I’m a regular runner, but that doesn’t mean I don’t have my fair share of injuries–and this is something you should be prepared for if you’re going to start running. It’s also important to remember that even though long-distance running may seem like the most fun thing ever when you first start doing it, some days will be harder than others. So here are some tips for making sure your long-distance runs go smoothly:
Take it slow
When you’re just starting out, it’s important to take things slow. Start with short distances and gradually increase your distance as you get stronger and fitter. If the idea of running on a treadmill makes you feel claustrophobic, then start off by going for walks around an indoor track or even just around your neighborhood until you’re ready to take on longer distances outside.
After a few minutes of warm up (and stretching), run at a pace that is comfortable for you–not too fast but not too slow either!
Remember that you don’t have to run every day to get started
When you’re starting out, it’s best to start with walking and running. The goal is not to become a marathon runner in one week; it’s simply to get your body accustomed to the activity. You can progress from walking every day and then adding some jogging into the mix, or vice versa – whatever works best for you!
Once you’ve gotten used to this routine, try mixing up your routine by increasing the distance of each run/walk combo.
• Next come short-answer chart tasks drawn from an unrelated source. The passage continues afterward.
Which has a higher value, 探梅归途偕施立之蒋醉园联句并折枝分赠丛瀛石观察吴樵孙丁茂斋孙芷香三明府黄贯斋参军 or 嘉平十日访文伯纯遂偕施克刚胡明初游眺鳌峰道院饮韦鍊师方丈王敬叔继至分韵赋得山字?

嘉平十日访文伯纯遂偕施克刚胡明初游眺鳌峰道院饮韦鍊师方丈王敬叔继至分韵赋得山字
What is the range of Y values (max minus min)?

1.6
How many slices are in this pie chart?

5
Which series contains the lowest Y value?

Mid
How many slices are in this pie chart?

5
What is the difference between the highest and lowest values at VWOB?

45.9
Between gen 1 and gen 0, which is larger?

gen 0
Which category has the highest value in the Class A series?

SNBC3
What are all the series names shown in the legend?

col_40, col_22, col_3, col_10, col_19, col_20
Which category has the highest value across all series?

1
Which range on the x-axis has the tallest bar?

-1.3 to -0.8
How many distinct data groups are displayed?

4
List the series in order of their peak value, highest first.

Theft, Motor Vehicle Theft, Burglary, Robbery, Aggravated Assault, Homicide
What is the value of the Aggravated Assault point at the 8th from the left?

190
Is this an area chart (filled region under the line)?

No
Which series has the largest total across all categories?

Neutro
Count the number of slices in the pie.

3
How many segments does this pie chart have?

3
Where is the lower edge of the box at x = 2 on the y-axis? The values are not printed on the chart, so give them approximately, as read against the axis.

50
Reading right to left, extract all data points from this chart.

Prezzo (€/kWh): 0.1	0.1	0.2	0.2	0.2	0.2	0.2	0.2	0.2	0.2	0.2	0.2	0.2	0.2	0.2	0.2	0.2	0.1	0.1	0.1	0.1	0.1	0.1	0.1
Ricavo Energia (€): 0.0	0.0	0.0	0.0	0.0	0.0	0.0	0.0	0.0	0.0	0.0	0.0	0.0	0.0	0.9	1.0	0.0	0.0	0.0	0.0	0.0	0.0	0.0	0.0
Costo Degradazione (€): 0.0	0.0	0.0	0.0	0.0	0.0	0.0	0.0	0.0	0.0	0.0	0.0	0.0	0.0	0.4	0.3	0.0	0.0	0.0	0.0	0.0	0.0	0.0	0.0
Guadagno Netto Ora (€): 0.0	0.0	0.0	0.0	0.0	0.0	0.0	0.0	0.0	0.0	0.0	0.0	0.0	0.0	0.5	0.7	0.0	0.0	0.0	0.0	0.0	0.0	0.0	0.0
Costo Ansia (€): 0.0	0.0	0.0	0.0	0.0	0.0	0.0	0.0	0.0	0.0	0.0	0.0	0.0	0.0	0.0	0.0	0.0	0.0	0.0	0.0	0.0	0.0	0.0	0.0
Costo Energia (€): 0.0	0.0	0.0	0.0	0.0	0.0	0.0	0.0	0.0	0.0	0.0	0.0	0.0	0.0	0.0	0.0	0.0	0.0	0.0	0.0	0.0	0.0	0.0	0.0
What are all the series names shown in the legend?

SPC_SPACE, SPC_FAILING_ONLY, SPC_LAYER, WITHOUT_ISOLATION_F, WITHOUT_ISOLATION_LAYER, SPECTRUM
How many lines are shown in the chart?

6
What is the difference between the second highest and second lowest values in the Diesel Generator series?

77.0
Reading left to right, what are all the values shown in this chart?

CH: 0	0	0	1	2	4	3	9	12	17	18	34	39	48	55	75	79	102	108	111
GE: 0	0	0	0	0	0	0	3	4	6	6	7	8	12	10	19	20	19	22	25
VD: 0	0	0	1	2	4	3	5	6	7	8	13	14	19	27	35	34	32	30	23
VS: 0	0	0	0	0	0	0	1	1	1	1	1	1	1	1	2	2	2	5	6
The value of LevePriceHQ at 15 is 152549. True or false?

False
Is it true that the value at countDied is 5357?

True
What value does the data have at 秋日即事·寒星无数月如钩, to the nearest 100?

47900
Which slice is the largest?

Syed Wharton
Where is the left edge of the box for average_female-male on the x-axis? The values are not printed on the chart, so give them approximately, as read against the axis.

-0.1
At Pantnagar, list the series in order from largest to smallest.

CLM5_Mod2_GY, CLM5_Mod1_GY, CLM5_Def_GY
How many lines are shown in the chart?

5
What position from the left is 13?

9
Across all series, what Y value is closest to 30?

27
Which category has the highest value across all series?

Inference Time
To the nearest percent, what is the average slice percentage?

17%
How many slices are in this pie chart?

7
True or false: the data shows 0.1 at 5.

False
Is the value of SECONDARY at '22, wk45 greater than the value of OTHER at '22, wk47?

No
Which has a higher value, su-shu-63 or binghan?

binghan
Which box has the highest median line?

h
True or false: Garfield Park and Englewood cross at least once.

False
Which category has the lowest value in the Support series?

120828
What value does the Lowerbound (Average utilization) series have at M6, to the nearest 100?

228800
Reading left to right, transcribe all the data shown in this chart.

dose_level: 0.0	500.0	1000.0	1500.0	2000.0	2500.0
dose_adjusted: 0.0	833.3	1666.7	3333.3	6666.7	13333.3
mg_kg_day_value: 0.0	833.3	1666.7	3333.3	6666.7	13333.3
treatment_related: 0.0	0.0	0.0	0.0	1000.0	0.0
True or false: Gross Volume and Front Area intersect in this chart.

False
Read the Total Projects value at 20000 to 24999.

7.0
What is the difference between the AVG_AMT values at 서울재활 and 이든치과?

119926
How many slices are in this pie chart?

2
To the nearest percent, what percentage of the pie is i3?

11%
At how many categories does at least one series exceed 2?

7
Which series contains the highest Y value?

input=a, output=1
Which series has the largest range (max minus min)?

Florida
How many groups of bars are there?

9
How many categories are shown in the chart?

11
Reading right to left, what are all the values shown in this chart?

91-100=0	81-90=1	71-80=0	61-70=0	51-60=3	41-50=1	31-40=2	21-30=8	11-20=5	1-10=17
If all goes well (and assuming no injuries), eventually work up until you’re running three days per week with one day off between workouts as needed.
Be realistic about how far you can go on your first few runs
Be realistic about how far you can go on your first few runs. If you are not sure, start with a short distance and work up from there. When you’re feeling pain or discomfort, stop running and rest until the pain goes away.
It sounds too simple to be true, consider this: if it’s painful to do something–even something good for us–we may not want to keep doing it! In fact, most people won’t stick with an exercise program at all unless they find some way of making it fun or interesting for themselves (and their bodies). Even if running long distances doesn’t feel great at first (and sometimes even after months), remember that the more miles under your belt means better health overall.
Wear protective gear for protection
Wearing the right gear is important. Compressa knee sleeves are useful for preventing injury and providing support to runners who need it. You can also wear compression socks, which help prevent blisters and reduce swelling in your legs. If you’re worried about getting too hot during a run, consider wearing a lightweight jacket or vest instead of shorts–but make sure that it’s made from breathable material so that sweat doesn’t build up underneath it!
If you’re just starting out, remember that it’s okay to start slow. You don’t have to run every day or even every week in order to get started with long-distance running! You can walk for as long as you need until your body feels ready for more intense exercise, and then gradually build up from there. If you want some advice on how far is too far when starting out with running, check out our article on this topic here.